先に入ってて言われてもさ・・・この丸いお手てでどうすれと?

蛇口も回せやしない・・・。

あ、レバーならワンチャン?

グッ・・・

シャアァァァァ・・・。

やったね!でもなんか冷たくなってきたような?

でも、まあいいか頭冷やすのにちょうどいい。

「コタローはいるよ~・・・。」

お、おう・・・。

美羽と風呂なんていつ以来だ?

ドキドキ・・・。

ガラガラ・・・。

Tシャツに短パンかい!!

「あ~何か期待してた?」

なにもしてねえし…。

「やだこれ水じゃない!!もお~。
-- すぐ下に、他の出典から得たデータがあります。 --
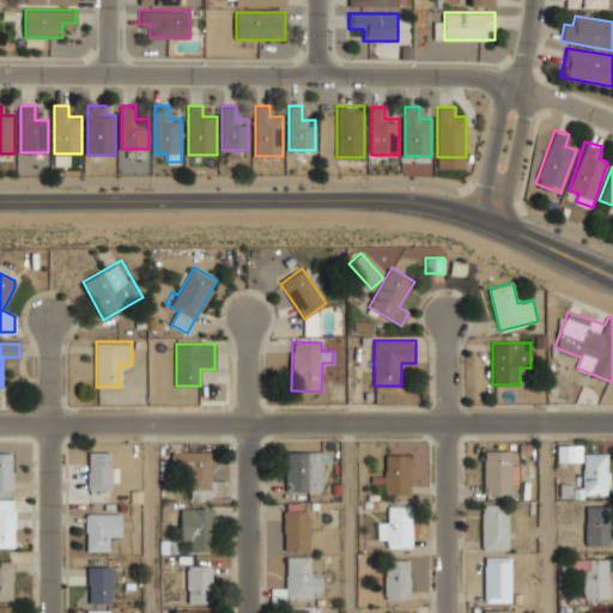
[(558,462),(582,461),(581,445),(557,445),(558,462)]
」


ガシガシガシ・・・。

ブルブルブルブル・・・!

「あ!ちょっとやだ!!」

変な期待させた罰だ・・・。

「えー。コタロー水にぬれると貧相ね・・・。」

貧相いうな!

スマートなだけだ。


さて、風呂も入ったし・・・。

今日は疲れたな…寝るか・・・。

もう臭くないか?

美羽はまだ風呂から出てきてないか…。

先に部屋行ってようかな。


階段をあがって部屋の前に・・・しまったドアあいてない。

ドアの前で待ってるか・・・。

ピクッ

ヒタヒタと階段を上がって来る音が聞こえて来た。

美羽の足音じゃない??

美玖のでもない・・・。

誰だ?

ウゥゥゥゥ・・・。


階段の上り口のところで足音が止まった。

ゴク・・・。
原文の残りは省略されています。